Stored entries

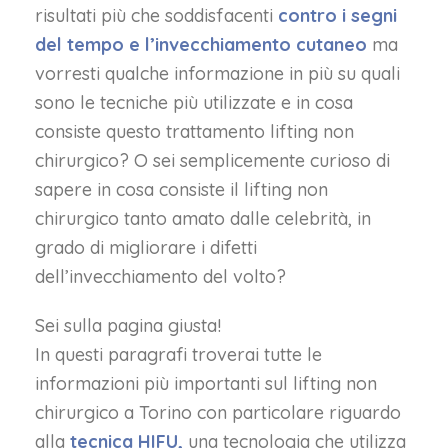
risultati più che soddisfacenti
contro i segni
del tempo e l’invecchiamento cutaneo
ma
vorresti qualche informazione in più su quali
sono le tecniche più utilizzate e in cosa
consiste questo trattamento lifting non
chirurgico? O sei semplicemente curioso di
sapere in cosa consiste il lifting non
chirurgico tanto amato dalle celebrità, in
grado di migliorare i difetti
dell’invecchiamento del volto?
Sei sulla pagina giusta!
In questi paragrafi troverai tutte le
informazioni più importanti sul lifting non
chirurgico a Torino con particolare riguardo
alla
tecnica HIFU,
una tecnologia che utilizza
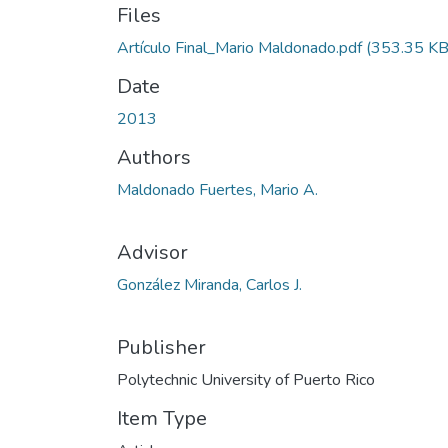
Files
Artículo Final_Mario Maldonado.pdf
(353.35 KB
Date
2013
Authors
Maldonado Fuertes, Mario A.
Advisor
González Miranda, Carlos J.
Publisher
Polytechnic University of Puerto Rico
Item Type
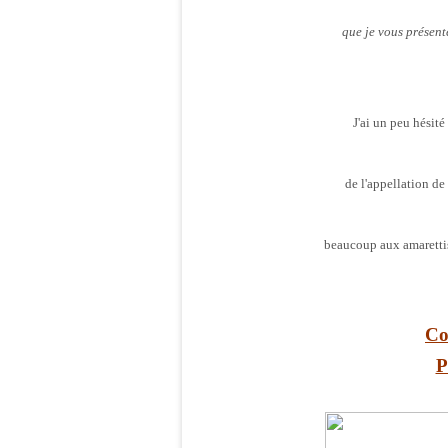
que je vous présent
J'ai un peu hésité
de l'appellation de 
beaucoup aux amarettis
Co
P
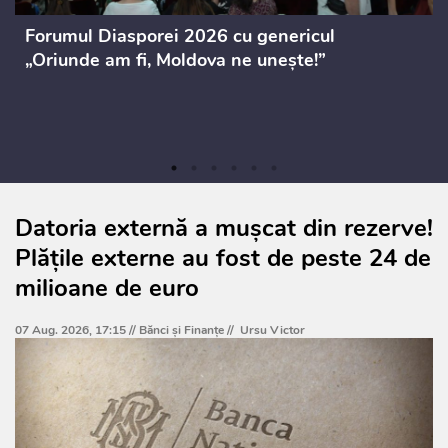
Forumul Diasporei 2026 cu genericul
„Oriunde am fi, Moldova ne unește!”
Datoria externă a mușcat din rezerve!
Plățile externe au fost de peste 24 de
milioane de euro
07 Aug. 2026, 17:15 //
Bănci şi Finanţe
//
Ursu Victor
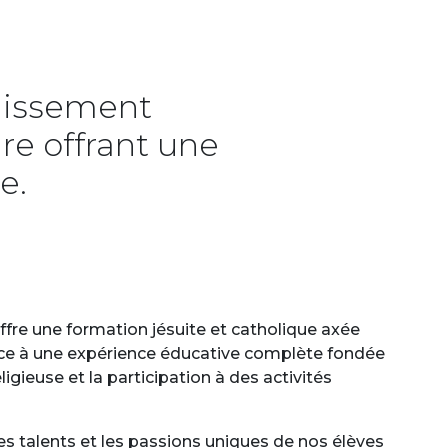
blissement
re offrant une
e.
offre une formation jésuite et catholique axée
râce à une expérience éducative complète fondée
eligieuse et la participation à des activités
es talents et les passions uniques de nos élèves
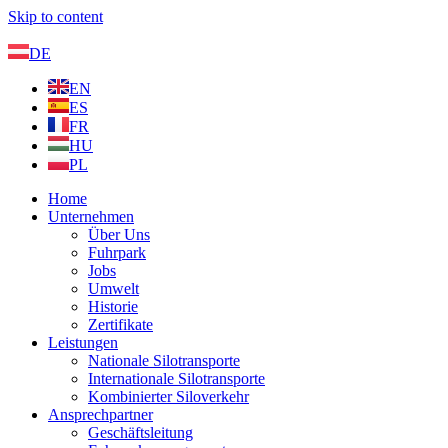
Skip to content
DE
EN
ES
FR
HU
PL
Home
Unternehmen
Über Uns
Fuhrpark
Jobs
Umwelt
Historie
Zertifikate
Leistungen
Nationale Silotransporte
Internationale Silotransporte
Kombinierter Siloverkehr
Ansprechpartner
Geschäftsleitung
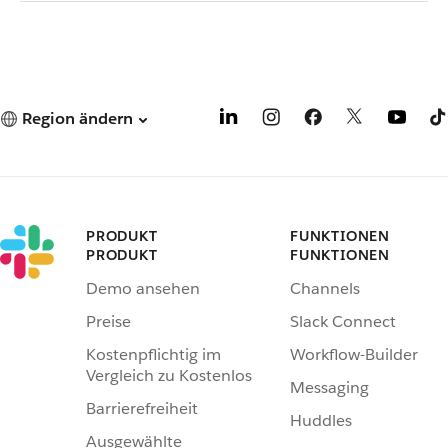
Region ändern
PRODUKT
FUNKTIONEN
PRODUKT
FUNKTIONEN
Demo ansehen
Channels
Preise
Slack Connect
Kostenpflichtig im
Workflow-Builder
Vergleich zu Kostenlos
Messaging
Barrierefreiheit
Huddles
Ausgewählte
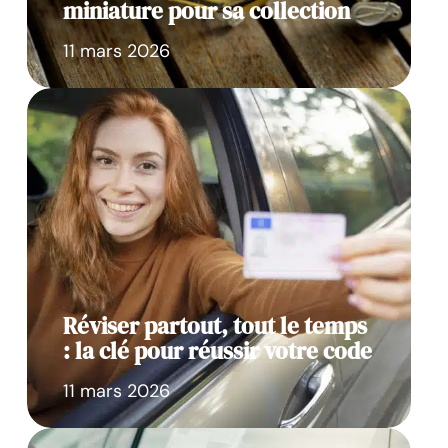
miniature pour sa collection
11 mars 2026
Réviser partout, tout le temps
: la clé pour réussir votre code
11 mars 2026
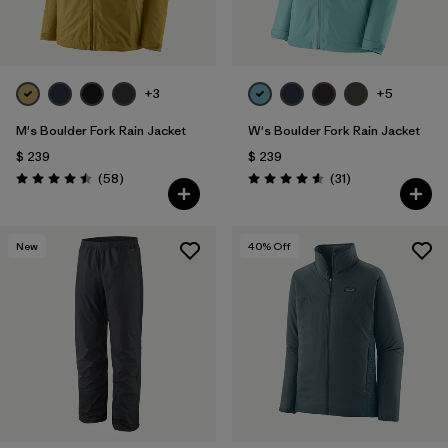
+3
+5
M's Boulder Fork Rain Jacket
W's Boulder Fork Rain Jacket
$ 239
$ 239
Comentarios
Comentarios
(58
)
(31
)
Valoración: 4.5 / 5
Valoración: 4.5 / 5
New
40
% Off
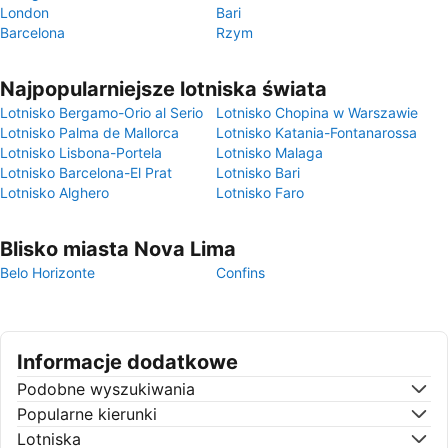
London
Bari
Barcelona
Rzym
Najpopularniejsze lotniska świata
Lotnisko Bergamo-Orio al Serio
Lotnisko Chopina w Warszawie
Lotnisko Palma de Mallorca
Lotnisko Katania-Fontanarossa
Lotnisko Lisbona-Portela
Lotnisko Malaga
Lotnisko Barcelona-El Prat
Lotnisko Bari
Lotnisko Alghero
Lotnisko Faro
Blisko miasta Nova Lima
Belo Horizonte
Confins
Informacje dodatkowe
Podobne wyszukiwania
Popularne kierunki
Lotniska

- Task requirements
Repeat the records word for word and drop any pictures.

- Response box
risultati più che soddisfacenti
contro i segni
del tempo e l’invecchiamento cutaneo
ma
vorresti qualche informazione in più su quali
sono le tecniche più utilizzate e in cosa
consiste questo trattamento lifting non
chirurgico? O sei semplicemente curioso di
sapere in cosa consiste il lifting non
chirurgico tanto amato dalle celebrità, in
grado di migliorare i difetti
dell’invecchiamento del volto?
Sei sulla pagina giusta!
In questi paragrafi troverai tutte le
informazioni più importanti sul lifting non
chirurgico a Torino con particolare riguardo
alla
tecnica HIFU,
una tecnologia che utilizza
Files
Artículo Final_Mario Maldonado.pdf
(353.35 KB
Date
2013
Authors
Maldonado Fuertes, Mario A.
Advisor
González Miranda, Carlos J.
Publisher
Polytechnic University of Puerto Rico
Item Type
que je vous présent
J'ai un peu hésité
de l'appellation de 
beaucoup aux amarettis
Co
P
Forumul Diasporei 2026 cu genericul
„Oriunde am fi, Moldova ne unește!”
Datoria externă a mușcat din rezerve!
Plățile externe au fost de peste 24 de
milioane de euro
07 Aug. 2026, 17:15 //
Bănci şi Finanţe
//
Ursu Victor
blissement
re offrant une
e.
offre une formation jésuite et catholique axée
râce à une expérience éducative complète fondée
eligieuse et la participation à des activités
es talents et les passions uniques de nos élèves
Skip to content
DE
EN
ES
FR
HU
PL
Home
Unternehmen
Über Uns
Fuhrpark
Jobs
Umwelt
Historie
Zertifikate
Leistungen
Nationale Silotransporte
Internationale Silotransporte
Kombinierter Siloverkehr
Ansprechpartner
Geschäftsleitung
Region ändern
PRODUKT
FUNKTIONEN
PRODUKT
FUNKTIONEN
Demo ansehen
Channels
Preise
Slack Connect
Kostenpflichtig im
Workflow-Builder
Vergleich zu Kostenlos
Messaging
Barrierefreiheit
Huddles
Ausgewählte
miniature pour sa collection
11 mars 2026
Réviser partout, tout le temps
: la clé pour réussir votre code
11 mars 2026
+3
+5
M's Boulder Fork Rain Jacket
W's Boulder Fork Rain Jacket
$ 239
$ 239
Comentarios
Comentarios
(58
)
(31
)
Valoración: 4.5 / 5
Valoración: 4.5 / 5
New
40
% Off
London
Bari
Barcelona
Rzym
Najpopularniejsze lotniska świata
Lotnisko Bergamo-Orio al Serio
Lotnisko Chopina w Warszawie
Lotnisko Palma de Mallorca
Lotnisko Katania-Fontanarossa
Lotnisko Lisbona-Portela
Lotnisko Malaga
Lotnisko Barcelona-El Prat
Lotnisko Bari
Lotnisko Alghero
Lotnisko Faro
Blisko miasta Nova Lima
Belo Horizonte
Confins
Informacje dodatkowe
Podobne wyszukiwania
Popularne kierunki
Lotniska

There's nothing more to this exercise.